The answer? New Jersey.
New Jersey, though, is not alone. Jon Stewart told us that Arizona had to sell its statehouse (which included the governor’s office). A potential California default was the prototype for an Economist simulation. Illinois borrowed money to fund its pension obligations and then had to borrow money to repay the original loan.
According to a Pew study on state financial problems, “Most Americans (58%) say the states should fix their own budget problems by raising taxes or cutting services.” But, “…large majorities oppose…” cutting major spending categories which include education, pubic safety (police and fire), and health care.
Perhaps the reason for the contradiction is opportunity cost. The individual opportunity cost of cuts is far different from the statewide cost.
The Economic Lesson
Looking at a BEA map of state economic growth during 2009 provides a snapshot of state health. Oklahoma is at the top (+6.6%) and Nevada, the bottom (-6.4%).

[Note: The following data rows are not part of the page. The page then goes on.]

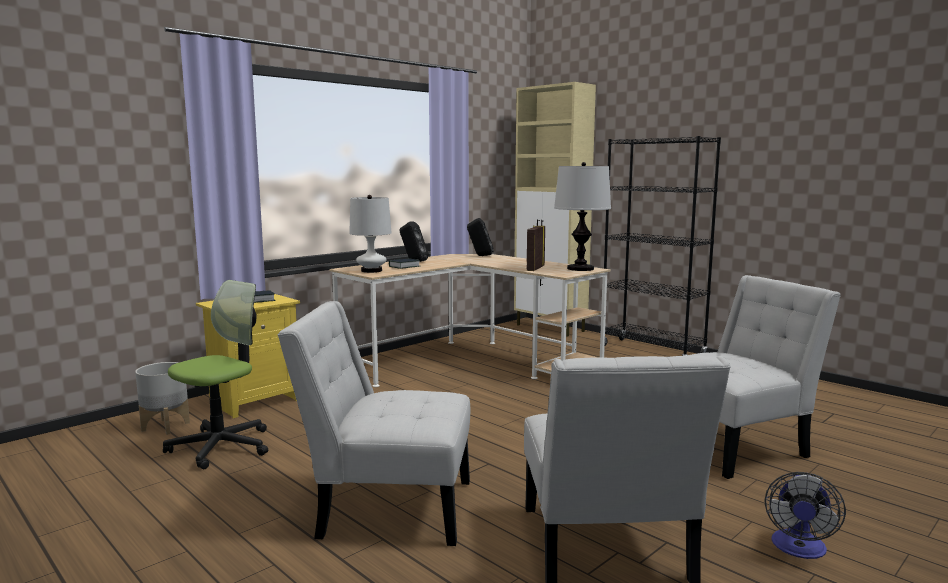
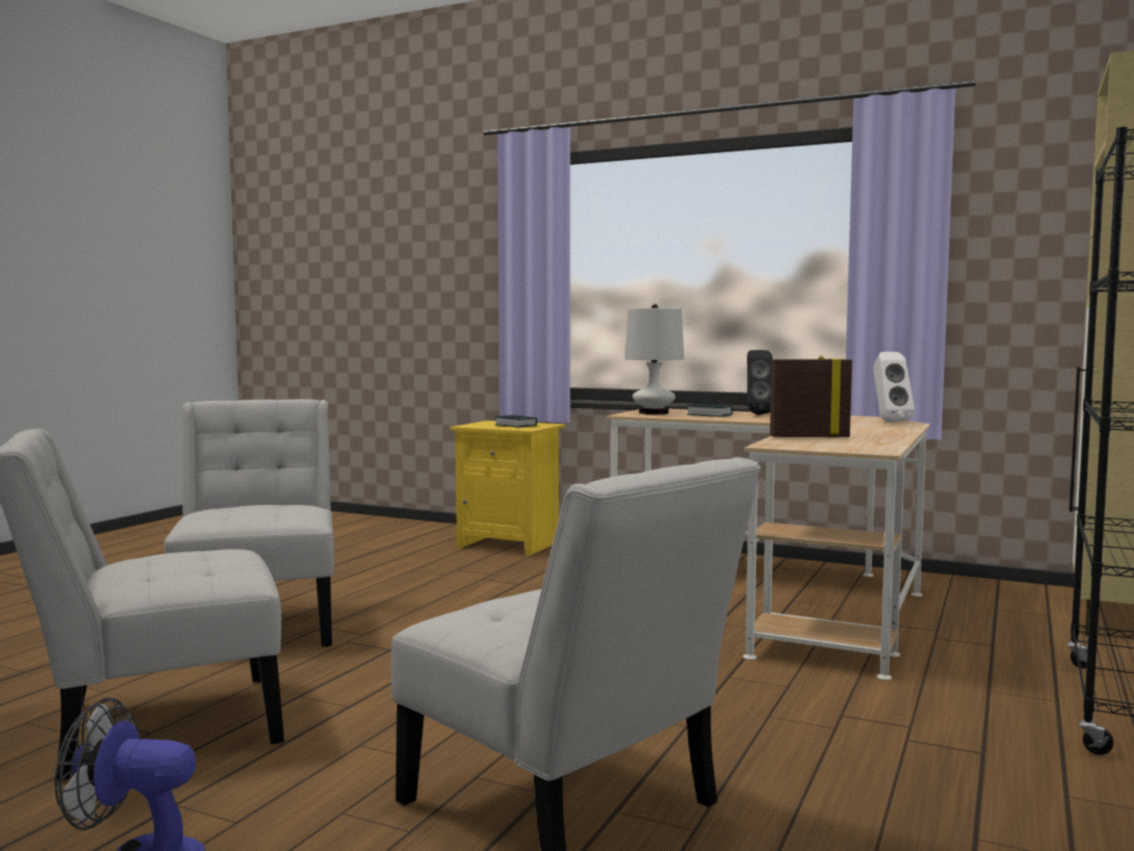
camera: 70 degrees right, 5 degrees down
(166, 426) = (420, 536): grey planter -> none
(221, 446) = (383, 557): office chair -> none
(480, 256) = (888, 422): black speaker -> white speaker
(580, 269) = (859, 447): table lamp -> none

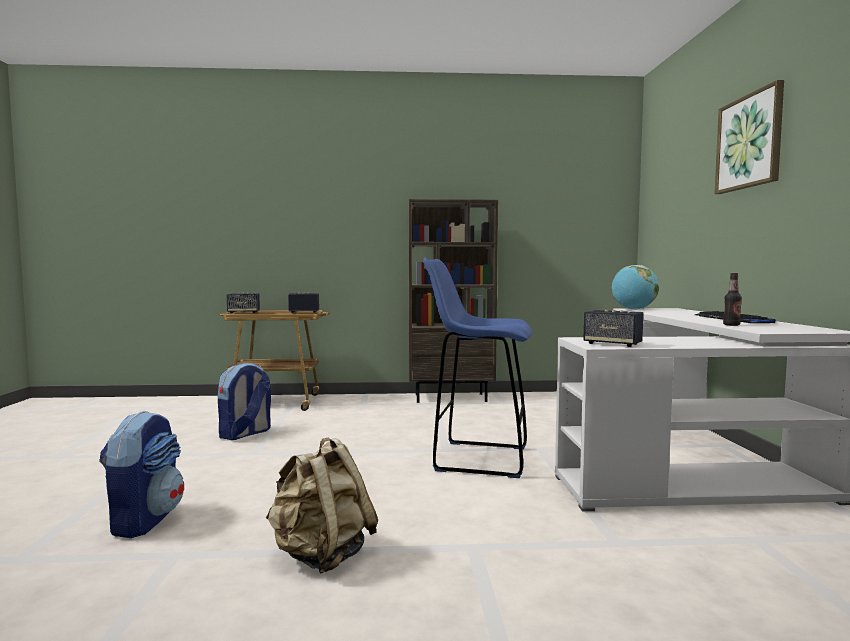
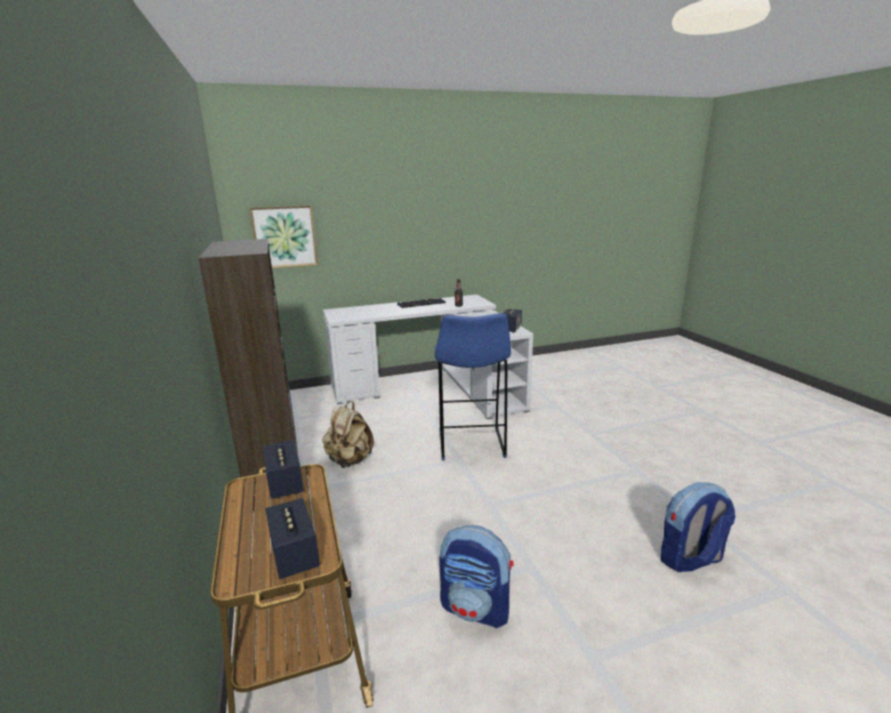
camera: 105 degrees left, 15 degrees up
(321, 555) = (642, 470): beige backpack -> beige backpack (349, 461)
(634, 309) = (344, 318): globe -> none
(749, 142) = (387, 194): picture -> picture (284, 237)

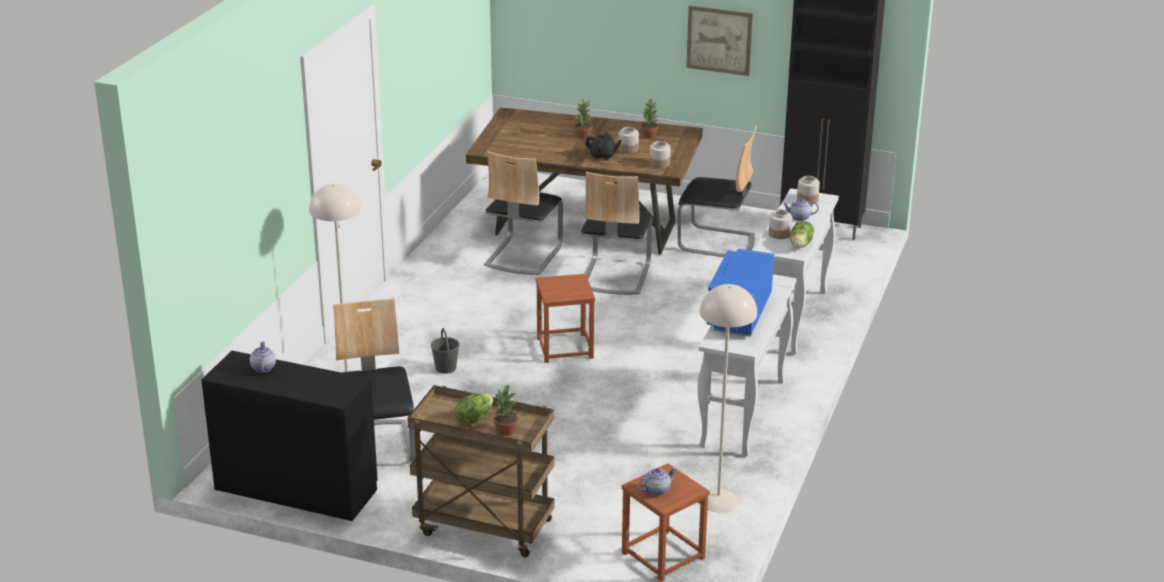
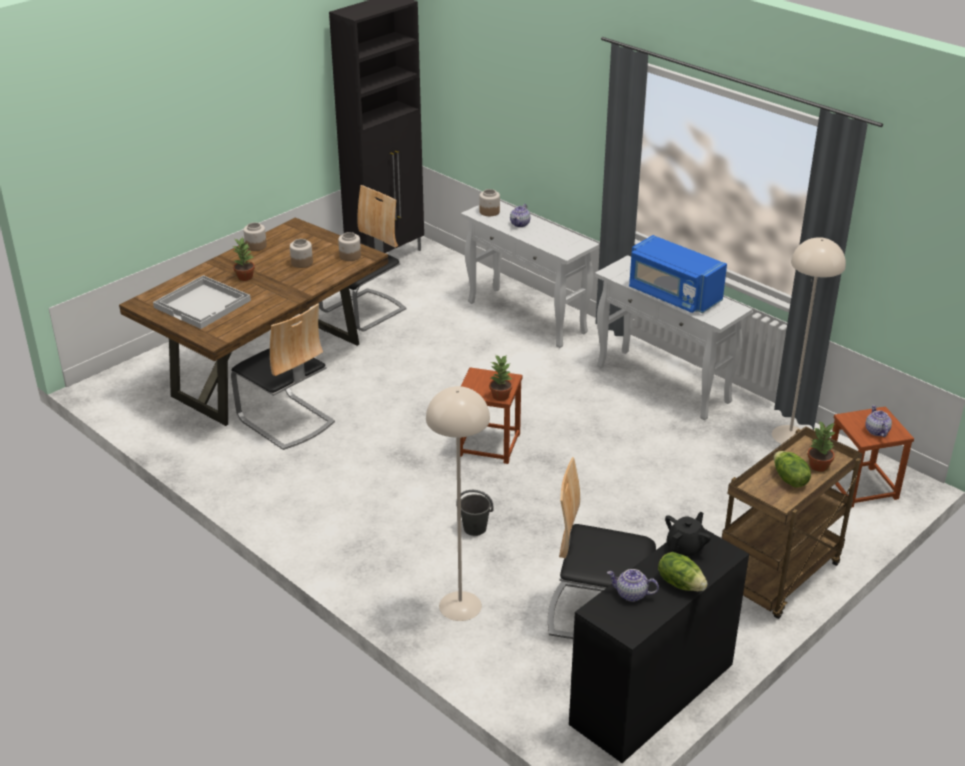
camera: 65 degrees left, 5 degrees up
(528, 133) = (203, 304): none -> white tray
(603, 156) = (303, 278): black teapot -> black teapot (685, 547)
(614, 275) = (375, 380): chair -> none
(649, 135) = (283, 245): potted plant -> potted plant (500, 396)
(719, 40) = (266, 127): picture -> none
(780, 234) = (543, 240): jar -> jar (256, 246)
(801, 245) = (570, 237): lettuce -> lettuce (680, 583)

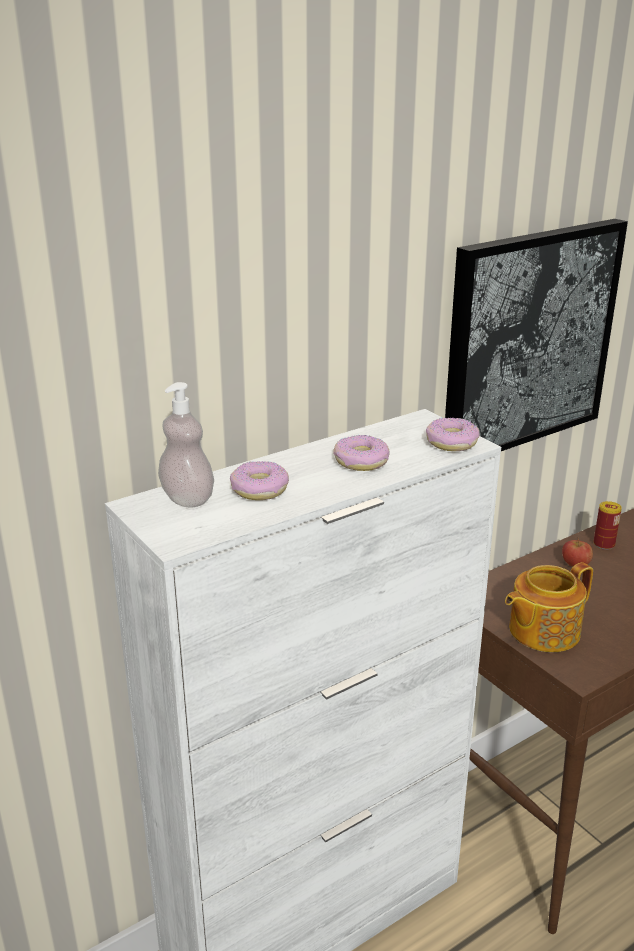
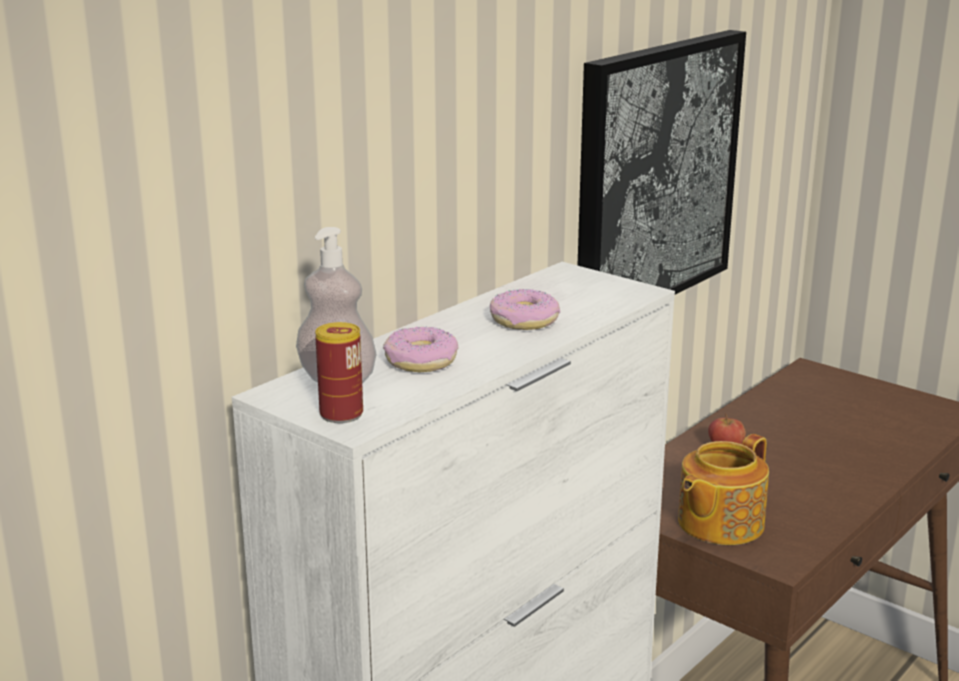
camera: 15 degrees left, 5 degrees down
(451, 442) = (616, 291): donut -> none
(604, 544) = (748, 422): can -> can (341, 414)

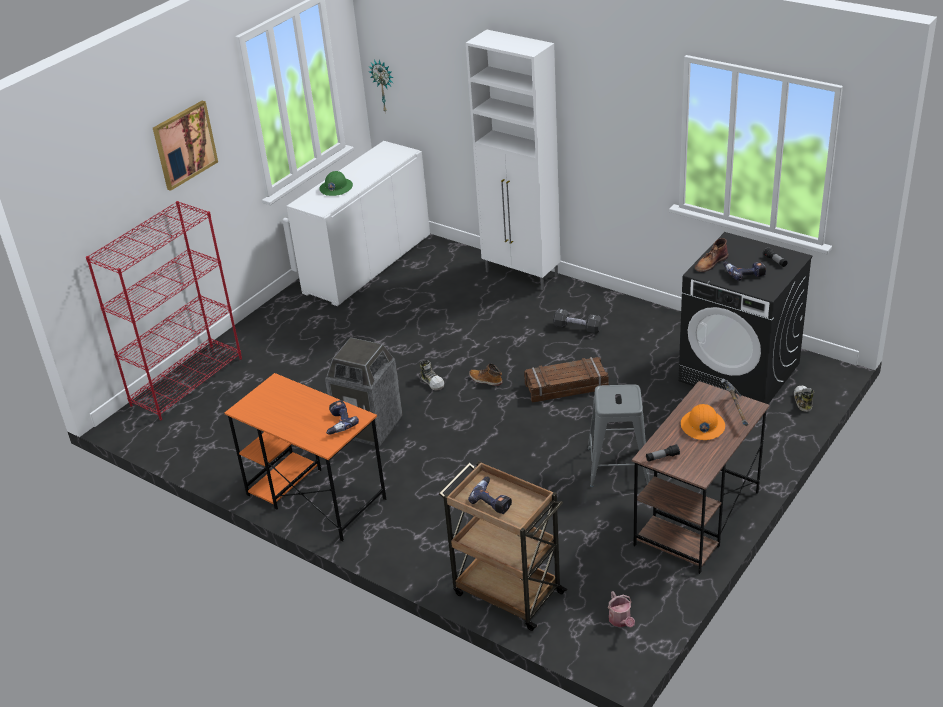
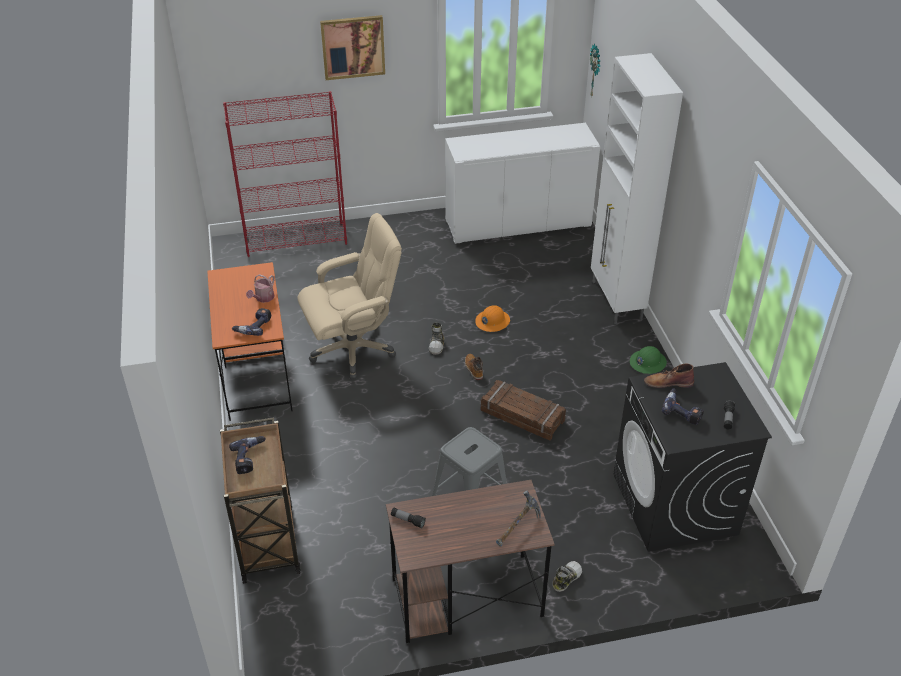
camera: 40 degrees right, 5 degrees up
(336, 188) = (496, 143): green hard hat -> green hard hat (647, 362)
(369, 426) = (353, 349): trash can -> beige office chair
(577, 328) = (596, 374): black dumbbell -> none
(621, 621) = (304, 629): watering can -> watering can (263, 298)
(702, 426) = (475, 519): orange hard hat -> orange hard hat (492, 321)
(802, 401) = (692, 570): shoe -> shoe (566, 578)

For the GDP of individual states, agriculture, forestry, fishing, hunting, and mining fueled growth. On the minus side, less durable goods production (goods lasting longer than 3 years) and construction diminished economic activity.
Composed of gross investment (primarily business purchases and residential housing), consumer spending, government spending, and exports minus imports, the GDP is a yardstick of the value of goods and services production.